Additionally, we may know of people who always have a “story worse than mine”. As a brilliant cartoon in the New Yorker explained:
While we might not understand the goal of why people have the need for the “worse story in the room” (although we may make judgements about it) we must be careful not to use it as an opportunity to undermine our own story. Someone’s need for acknowledgment doesn’t mean we give up our need for acknowledgment. We can do both.

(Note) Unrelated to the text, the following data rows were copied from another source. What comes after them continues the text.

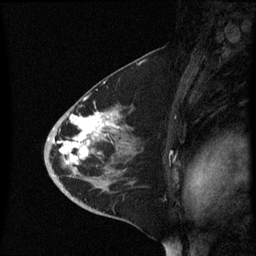
Breast MRI (dynamic contrast-enhanced), one sagittal slice; dynamic contrast-enhanced series, image 2 of 3 at this slice position (ordered by acquisition); 1.5 T; TE 4.2 ms, TR 8.4 ms; 2.3 mm slice thickness; 256 × 256 image matrix, field of view 200 × 200 mm. Female patient, age 46 years. Case-level facts recorded for this patient, not image findings: setting: breast cancer imaged before/during neoadjuvant chemotherapy; receptor status: HER2-positive.
Annotated regions visible in this slice (semi-automatically segmented with operator editing):
- analysis volume of interest (the breast-tissue region the enhancement analysis was run in; not a lesion): bounding box [x1, y1, x2, y2] px = [44, 96, 143, 187]
- tumour enhancement mask (voxels above the 70 % enhancement threshold inside the analysis volume of interest): [53, 110, 117, 173]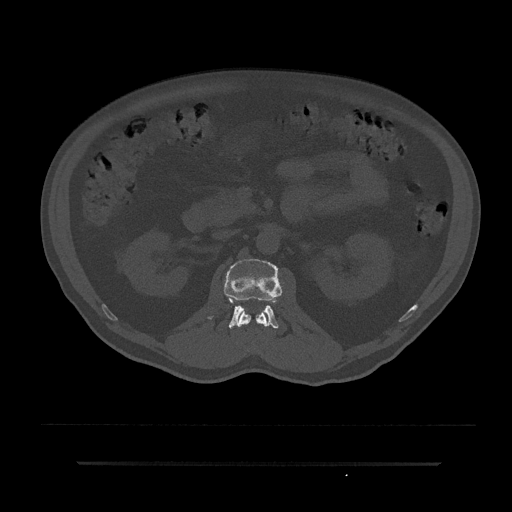
CT including the spine, one axial slice. Bone window (W 1800 / L 400 HU). 512 × 512 image matrix. Male patient, age 59 years. Case-level facts recorded for this patient, not image findings: primary cancer: bile ducts.
Annotated regions visible in this slice (semi-automatically segmented with operator editing):
- L1 vertebra: bounding box (x1, y1, x2, y2) in pixels: (238, 310, 268, 346)
- L2 vertebra: (210, 258, 282, 329)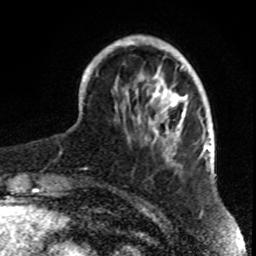
Breast MRI, one axial slice; position 21 of 70 along the scan axis; cropped to one breast; dynamic contrast-enhanced series, time point 2 of 8 at this slice position (early post-contrast); 1.5 T; TE 4.2 ms, TR 7 ms; 2.3 mm slice thickness; 256 × 256 image matrix, field of view 165 × 165 mm. Female patient.
Outlined on this slice (semi-automatic segmentation, software-assisted and operator-edited):
- enhancing-tissue mask used for the functional tumour volume (all voxels passing the contrast-enhancement thresholds inside the analysis volume; usually the tumour): bounding box (x1, y1, x2, y2) in pixels: (82, 36, 199, 163)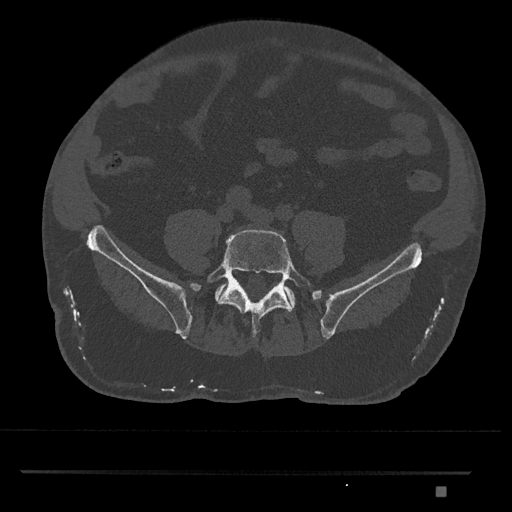
CT including the spine, one axial slice; slice 552 of 1134 in the series (ordered by position); reconstruction kernel Br40s/3; bone window (W 1800 / L 400 HU); 0.5 mm slice thickness; 512 × 512 image matrix. Male patient, age 65 years. Case-level facts recorded for this patient, not image findings: primary cancer: prostate.
Outlined on this slice (semi-automatic segmentation, software-assisted and operator-edited):
- L5 vertebra: bounding box <207,229,313,338> (left, top, right, bottom; pixels)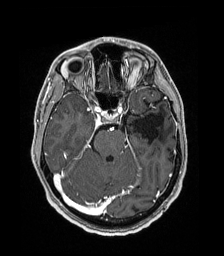
Brain MRI from a brain-tumour surgery series, one axial slice. Slice 119 of 192 in the series (ordered by position). T1-weighted post-contrast. 1 mm slice thickness. 224 × 256 image matrix. Case-level facts recorded for this patient, not image findings: histopathology: Low grade glioma; IDH mutation: no; tumour location: Left Parieto-Occipital Intraventricular.
Annotated regions visible in this slice (expert manual segmentation):
- previous resection cavity: bounding box (x1, y1, x2, y2) in pixels: (133, 113, 163, 144)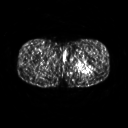
FDG PET of an extremity soft-tissue mass (from a PET/CT study), one axial slice; slice 245 of 267 in the series (ordered by position); 3.27 mm slice thickness; 128 × 128 image matrix. Patient: male, 27 years. From the clinical record (not read from this slice): histological type: extraskeletal osteosarcoma; grade: high; site of the primary tumour: left adductur.
Annotated regions visible in this slice (expert contour drawn on MRI and transferred to this co-registered scan by the dataset authors):
- gross tumour volume (mass): bounding box [x1, y1, x2, y2] px = [72, 59, 95, 75]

The basic premise of competitiveness is that for one to succeed, someone else cannot. We succeed at grief? How do we do that? By minimizing our pain? Whenever we minimize or suppress a feeling it must go somewhere and can’t just disappear as we hoped. Perhaps the pain will arrive in the form of toxic relationships or an unhealthy lifestyle. Perhaps the pain will arrive in the form of a little current of unhappiness that seems to be present more days than not. Trust the feeling that says, “Yours is yours, mine is mine. Our pain is relative to each of us”.
The opposite of competition is cooperation. A simplistic definition of cooperation is, “for you to succeed, I must also succeed. The more we work together and support one another, the more success we can find.” Does this mean one can succeed at grief? That sounds a bit bizarre. However, if we want to reframe “success” as “validation of our own unique experience” maybe we are on to something. Competition is about a product; cooperation is about a process. Grief is a process
Embrace your story for what it means to you in that moment knowing the moment will change. The concern here is that whenever we compare our story of grief or loss, we immediately start shedding self-compassion. Suffering is suffering, our story is our story. It’s never a competition of who has is worse. Being compassionate to others doesn’t mean sacrificing self-compassionate. We can do both.